- Born: 17 January 1878 Romsey, Hampshire, England
- Died: 14 December 1927 (aged 49) Alassio, Italy
- Burial place: English Cemetery, Alassio
- Military career
- Allegiance: United Kingdom
- Branch: British Army
- Service years: 1900–?
- Rank: Brigadier-General
- Unit: Duke of Cornwall's Light Infantry
- Commands: Imperial Camel Corps Brigade
- Conflicts: Fourth Somaliland Expedition Second Boer War First World War
- Awards: Victoria Cross Military Cross Mentioned in Despatches Order of the Nile (Egypt)

= Clement Leslie Smith =

British Army officer

Brigadier-General Clement Leslie Smith, (17 January 1878 – 14 December 1927) was a British Army officer and a recipient of the Victoria Cross, the highest award for gallantry in the face of the enemy that can be awarded to British and Commonwealth forces.

==Military career==
Smith was commissioned into the Duke of Cornwall's Light Infantry as a second lieutenant on 5 May 1900, and the following year served in South Africa as a Railway Staff officer during the Second Boer War. After the end of the war (in June 1902), he was promoted to lieutenant on 9 August 1902, and left South Africa for England on the SS Simla in October that year.

===Details on Victoria Cross===
Smith was 25 years old, serving in the 2nd Battalion, Duke of Cornwall's Light Infantry, attached to the 5th Somaliland Light Infantry during the Fourth Somaliland Expedition when the following deed took place for which he was awarded the VC.

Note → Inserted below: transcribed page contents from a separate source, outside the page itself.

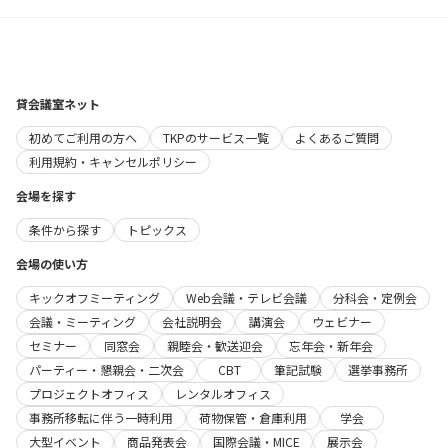
貸会議室ネット
初めてご利用の方へ
TKPのサービス一覧
よくあるご質問
利用規約・キャンセルポリシー
会場を探す
条件から探す
トピックス
会場の使い方
キックオフミーティング
Web会議・テレビ会議
分科会・定例会
会議・ミーティング
会社説明会
講演会
ウェビナー
セミナー
同窓会
親睦会・歓送迎会
忘年会・新年会
パーティー・懇親会・二次会
CBT
筆記試験
選挙事務所
プロジェクトオフィス
レンタルオフィス
事務所移転に伴う一時利用
荷物保管・倉庫利用
学会
大型イベント
商品発表会
国際会議・MICE
展示会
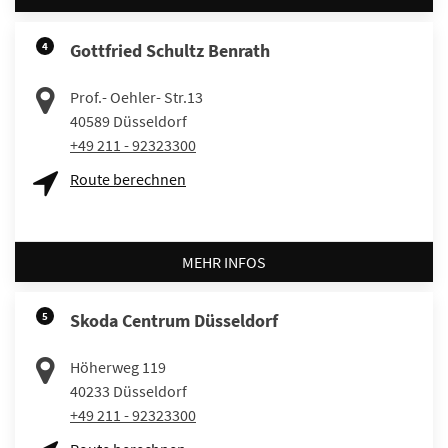
4
Gottfried Schultz Benrath
Prof.- Oehler- Str.13
40589
Düsseldorf
+49 211 - 92323300
Route berechnen
MEHR INFOS
5
Skoda Centrum Düsseldorf
Höherweg 119
40233
Düsseldorf
+49 211 - 92323300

On 10 January 1904 at the commencement of the fight at Jidballi, British Somaliland, Lieutenant Smith and a medical officer tried to rescue a hospital assistant who was wounded. The rapidity of the enemy's fire, however, made this impossible and the hospital assistant was killed. Lieutenant Smith then did all that was possible to bring out the medical officer, helping him to mount a horse and, when this was shot, a mule. This animal also was shot and the medical officer was killed, but the lieutenant stayed with him to the end, trying to keep off the enemy with his revolver.

===Later career===
Smith, promoted on 26 October 1911 to captain, and to major on 8 January 1916 later advanced to the rank of brigadier general. During the First World War he commanded the Imperial Camel Corps Brigade based in Egypt.

On 10 September 1921 he transferred as a substantive lieutenant colonel to the Duke of Wellington's Regiment.

==The medal==
His Victoria Cross is displayed at the Duke of Cornwall's Light Infantry Museum in Bodmin, Cornwall, England.